E-MAIL THIS LINK
To: 

Minneapolis mosque damaged in Cedar-Riverside fire seeks a home
[Shabelle] The Dar Al-Hijrah mosque in Minneapolis, which sustained water damage in a deadly Jan. 1 fire next door, needs a temporary home.

Displaced by the New Year's Day kaboom and fire in the Cedar-Riverside neighborhood of Minneapolis that killed three people, members of the adjacent Dar Al-Hijrah mosque have spent the past week searching for a temporary home, so far without success.

Their building at 504 Cedar Av.
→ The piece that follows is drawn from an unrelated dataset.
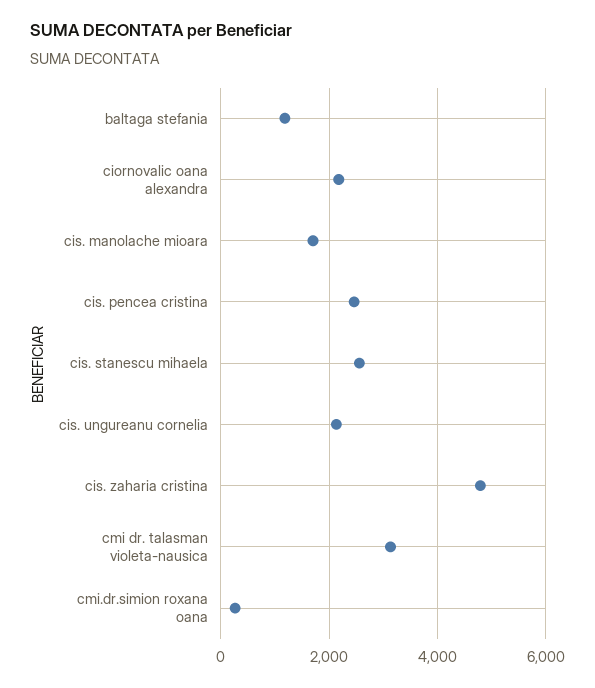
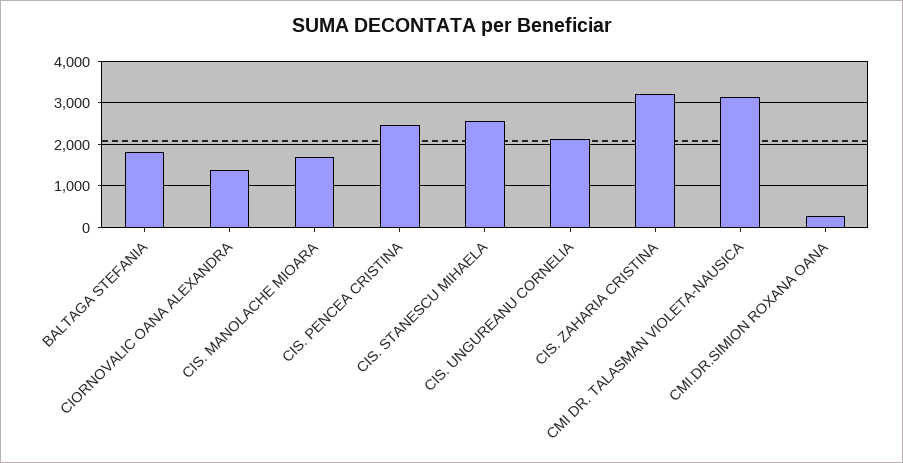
baltaga stefania: 1200 -> 1800
ciornovalic oana alexandra: 2200 -> 1400
cis. zaharia cristina: 4800 -> 3200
S. survived the fire that destroyed the adjacent building, a street-level grocery store with apartments upstairs, but severe water damage left it unusable, perhaps for months, Abdisalam Adam, director at the Dar Al-Hijrah Cultural Center, said Thursday.

About 300 people pray at the mosque, considered the state's first Somali-American mosque.

Several churches stepped forward in the days after the kaboom to offer temporary space to the mosque and its cultural programs; so far those churches are too far away or don't have enough space.

Mosque officials said they will hold prayers Friday at the nearby Brian Coyle Center of Pillsbury United Communities, a cultural hub of the neighborhood.

At least 14 people were maimed in the fire, including several who jumped from second- and third-story windows to escape the blaze.

The cause remains under investigation, said Chuck Brynteson, Minneapolis Fire Department assistant chief.

A spokeswoman for CenterPoint Energy said last week that a preliminary analysis detected no leaks in the utility's gas network; she has since directed questions to the Fire Department.

A witness reported smelling gas before the kaboom, Fire Chief John Fruetel said at a news conference just after the fire.

Other survivors, including two who spoke to the Star Tribune from their hospital beds, said they did not smell natural gas before the blast.

The bodies of two men who lived in the apartments above the Otanga grocery were found in the rubble.

A third man died Jan. 3 of injuries sustained in the fire and kaboom.

Mosque officials looked at one church, Trinity Lutheran Congregation on Riverside Avenue, and at space at nearby Augsburg College, Trinity pastor Jane Buckley-Farlee said.

"They are hoping to find a place close by where all of their programming could be in one location, but that might not be possible in Cedar-Riverside," she said.

A preschool program run out of their building has also been suspended due to the water damage, along with a weekend program for teenagers, affecting about 30 children and 70 teens.

"We may have to be split into two locations," said Abdikadir Ibrahim, who oversees the Al-Hikma preschool.